**Task instructions:**
Turn the lines below into a numbered list, skipping any blank lines. Leave the pictures out of your list.

===== Input rows =====

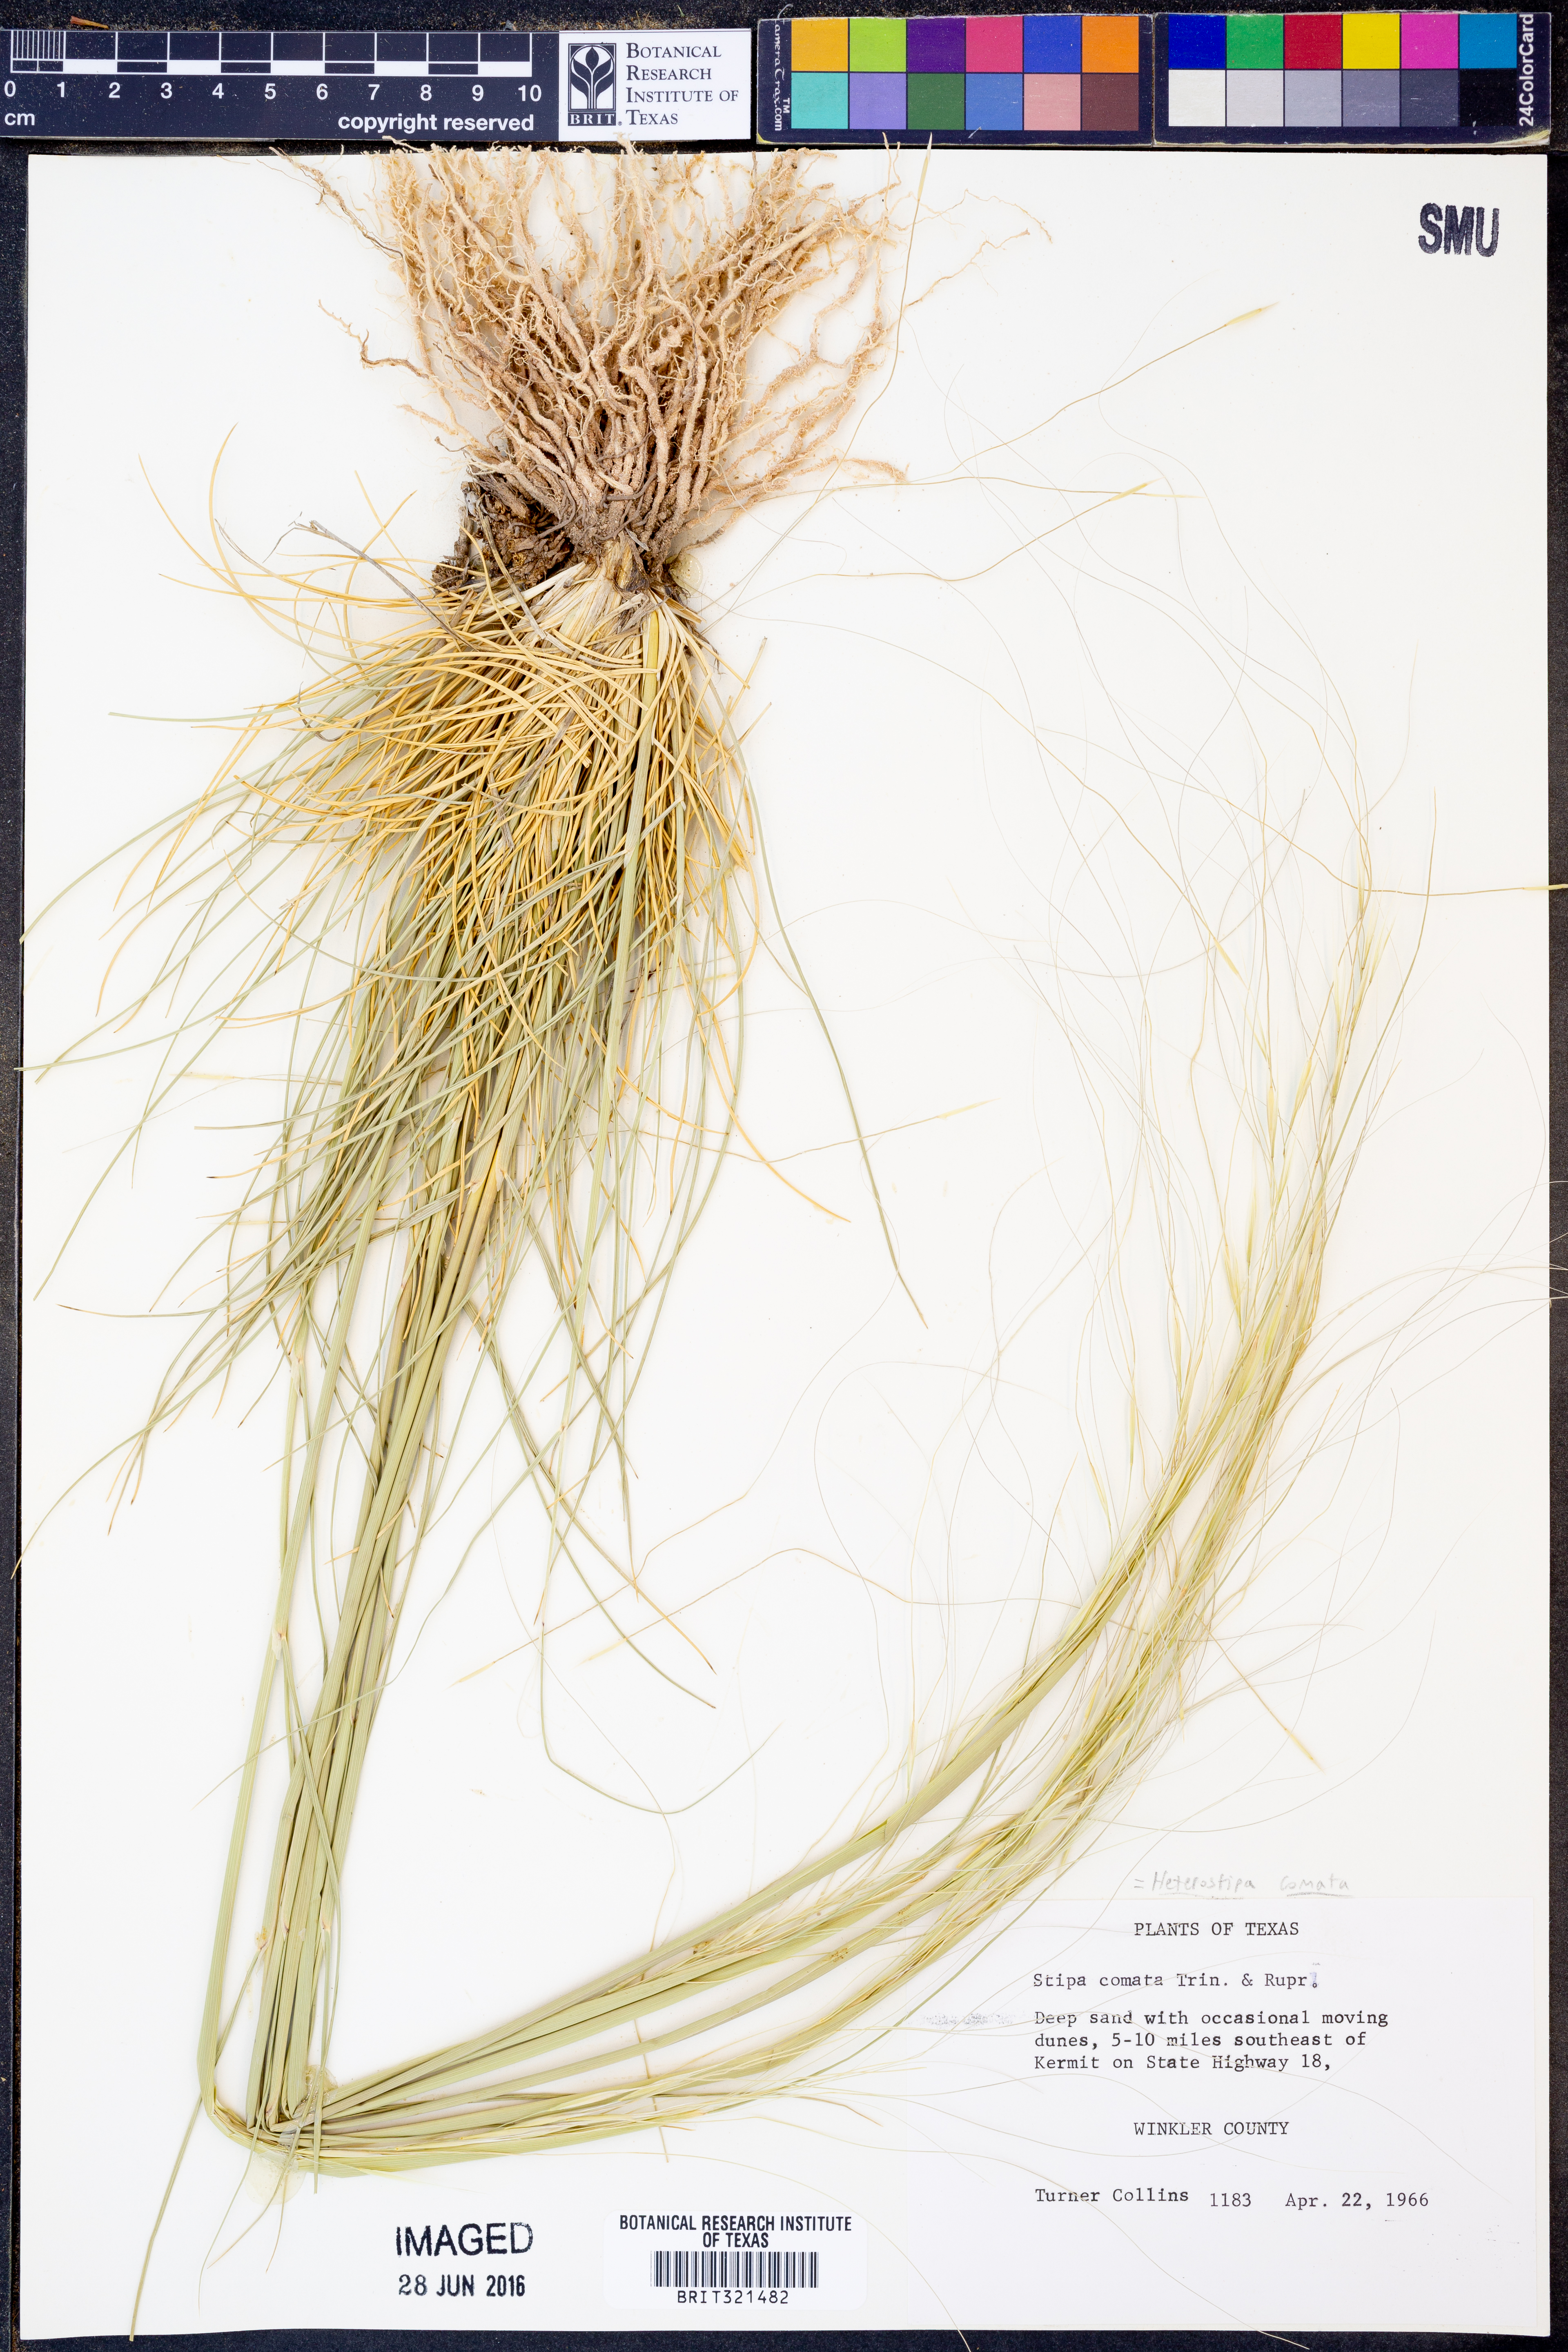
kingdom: Plantae
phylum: Tracheophyta
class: Liliopsida
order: Poales
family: Poaceae
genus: Hesperostipa
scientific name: Hesperostipa comata
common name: Needle-and-thread grass
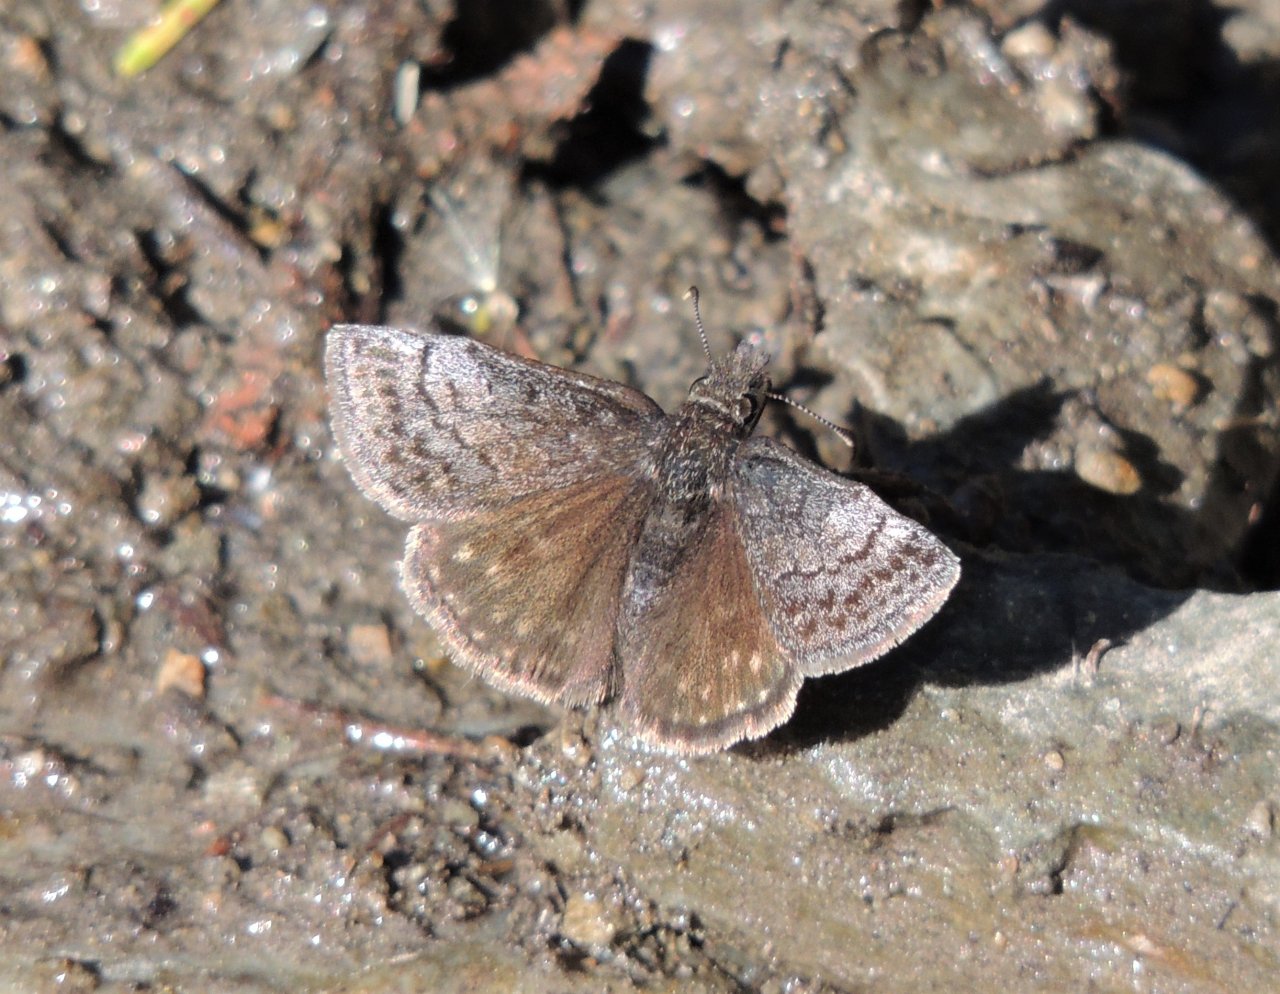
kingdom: Animalia
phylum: Arthropoda
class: Insecta
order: Lepidoptera
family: Hesperiidae
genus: Erynnis
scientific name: Erynnis icelus
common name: Dreamy Duskywing
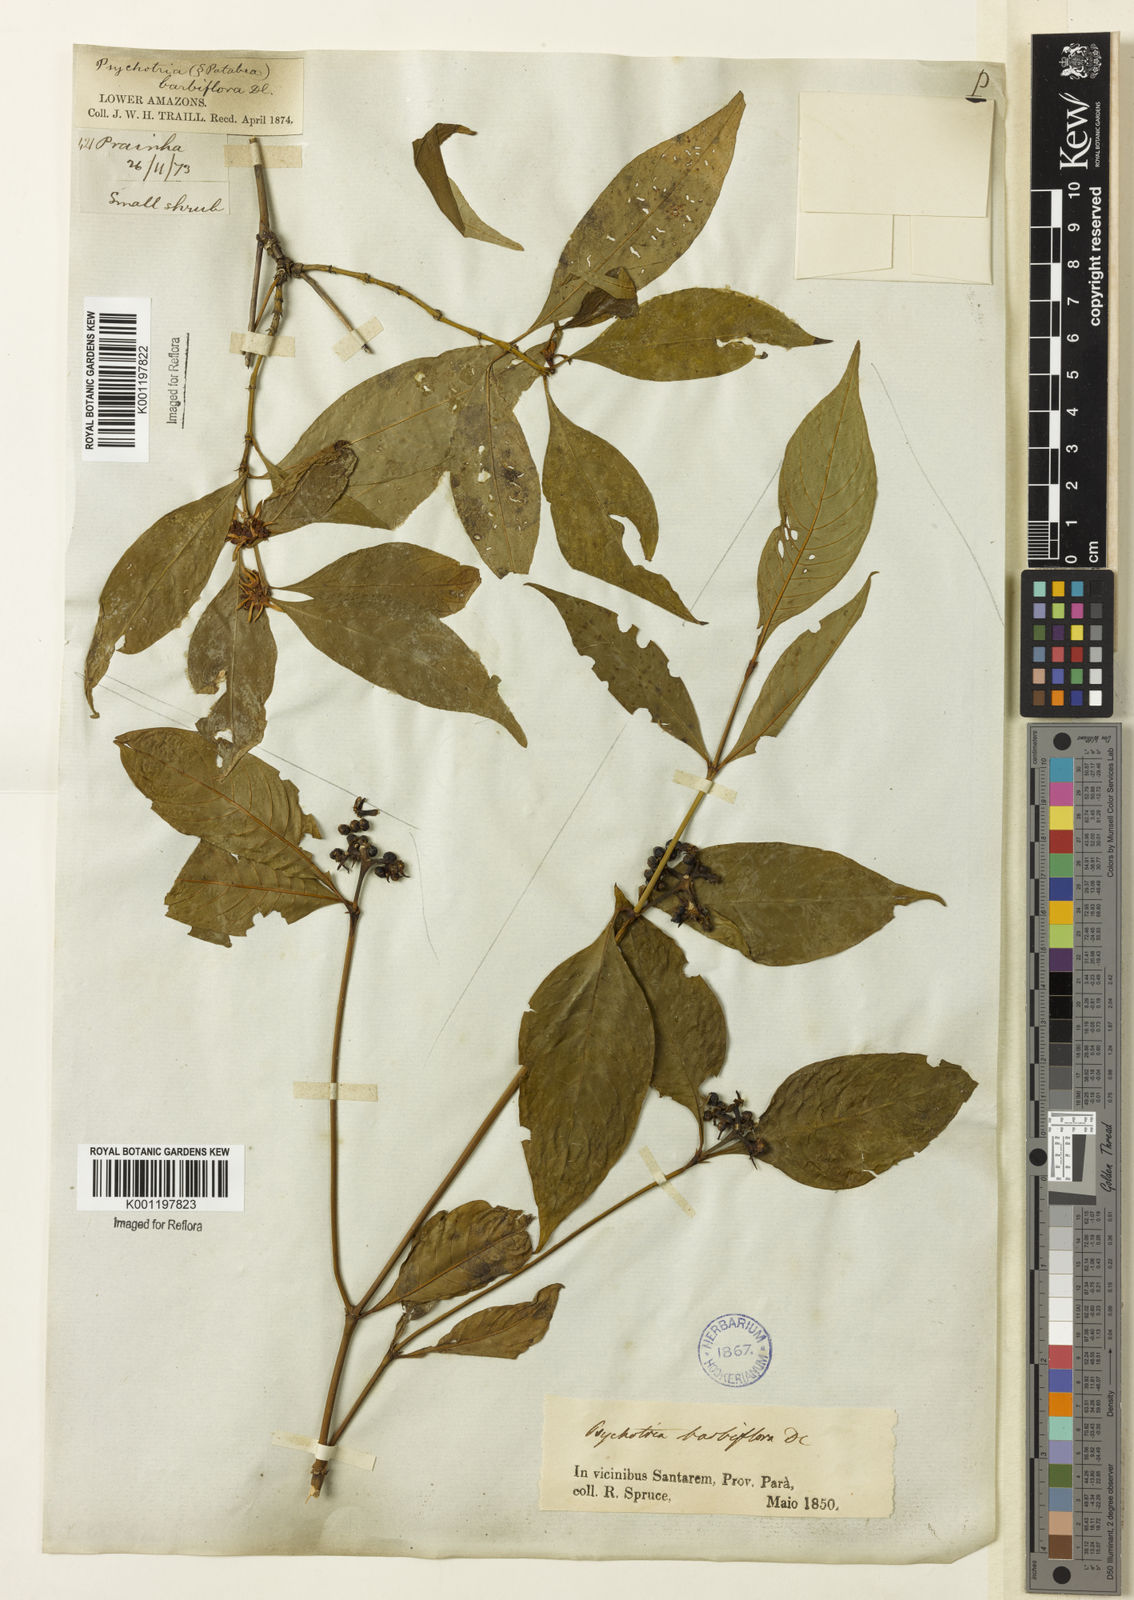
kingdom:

=====

**Written solution:**
1. kingdom: Plantae
2. phylum: Tracheophyta
3. class: Liliopsida
4. order: Poales
5. family: Poaceae
6. genus: Hesperostipa
7. scientific name: Hesperostipa comata
8. common name: Needle-and-thread grass
9. kingdom: Animalia
10. phylum: Arthropoda
11. class: Insecta
12. order: Lepidoptera
13. family: Hesperiidae
14. genus: Erynnis
15. scientific name: Erynnis icelus
16. common name: Dreamy Duskywing
17. kingdom:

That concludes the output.